Assignment 1: Using the article on IVF and PCOS below, explain in one to three sentences how it says PCO leads to infertility.
Assignment 2: Summarize the article on IVF and PCOS below in exactly two sentences.

Given text:
= Beginning of Section =

Is IVF Much Harder If You Have PCOS? : Before understanding if IVF is difficult for individuals with PCOS, we need to understand what PCOS is. There are two terms PCOS and PCOD, that is Polycystic Ovarian Disease and Polycystic Ovarian Syndrome.
Normally, between the age of 20-30 years of age, there are around 8-10 follicles in each of the ovaries. From these follicles one will grow and release eggs every month naturally. As the age increases, the follicular number will come down and once menopause is attained, it becomes low. If there are more than 15 follicles per ovary, it is called PCO (Polycystic Ovary). When PCO is linked with symptoms like irregular periods, excessive body hair, and obesity, it is termed PCOD (Polycystic Ovarian Disease). If PCOD is associated with other health issues like high blood pressure, metabolic problems, or diabetes, it becomes PCOS (Polycystic Ovarian Syndrome).
PCOS and infertility
Normally, one egg is released each month. In PCO, the number of eggs is high, causing an increase in hormones like testosterone and DHEA, which can lead to obesity, hyperandrogenic features and hormonal imbalances. This can result in anovulation, where the follicles don’t grow, leading to infertility.
Patients with PCOS are advised to monitor blood sugar levels, thyroid hormones, and any other abnormalities. Doctors may recommend supplements like myoinositol and lifestyle changes, such as increasing physical activity for at least one hour a day, to help regulate hormones, promote weight loss, and restore ovulation. A 5% to 10% reduction in body weight along with dietary changes can also help induce natural menstruation and increase the chances of conceiving.

= End of Section =

Given data:
= Beginning of Section =

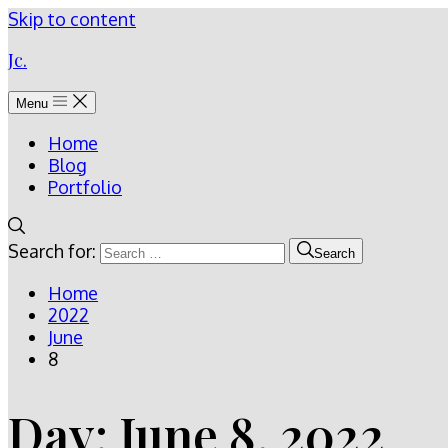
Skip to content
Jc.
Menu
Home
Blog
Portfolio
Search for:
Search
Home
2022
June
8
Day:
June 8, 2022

= End of Section =
= Beginning of Section =

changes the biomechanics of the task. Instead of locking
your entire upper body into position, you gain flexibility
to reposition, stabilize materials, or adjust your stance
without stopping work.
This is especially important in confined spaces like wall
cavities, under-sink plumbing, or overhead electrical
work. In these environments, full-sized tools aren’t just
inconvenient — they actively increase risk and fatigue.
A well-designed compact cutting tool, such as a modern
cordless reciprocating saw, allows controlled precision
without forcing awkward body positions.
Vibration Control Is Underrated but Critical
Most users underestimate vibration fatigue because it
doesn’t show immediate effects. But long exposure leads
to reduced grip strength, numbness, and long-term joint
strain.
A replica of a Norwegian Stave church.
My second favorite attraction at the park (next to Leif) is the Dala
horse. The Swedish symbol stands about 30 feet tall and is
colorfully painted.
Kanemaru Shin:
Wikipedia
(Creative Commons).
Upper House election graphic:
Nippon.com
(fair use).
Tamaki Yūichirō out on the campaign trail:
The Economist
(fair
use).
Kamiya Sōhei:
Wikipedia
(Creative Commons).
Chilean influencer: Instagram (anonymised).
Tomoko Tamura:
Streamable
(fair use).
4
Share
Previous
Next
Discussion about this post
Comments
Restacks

= End of Section =

Reply 1: In PCO the number of eggs is high, which raises hormones such as testosterone and DHEA and can cause obesity, hyperandrogenic features and hormonal imbalances. This can result in anovulation, where the follicles don't grow, and that leads to infertility.

Reply 2: Having more than 15 follicles per ovary is PCO, which becomes PCOD when joined by symptoms like irregular periods, excess body hair and obesity, and PCOS when further linked to problems such as high blood pressure, metabolic issues or diabetes. The high egg count raises hormones that can cause anovulation and infertility, so patients are advised to monitor blood sugar and thyroid levels and may be told to take supplements like myoinositol, exercise at least an hour a day and lose 5% to 10% of body weight to restore ovulation and improve their chances of conceiving.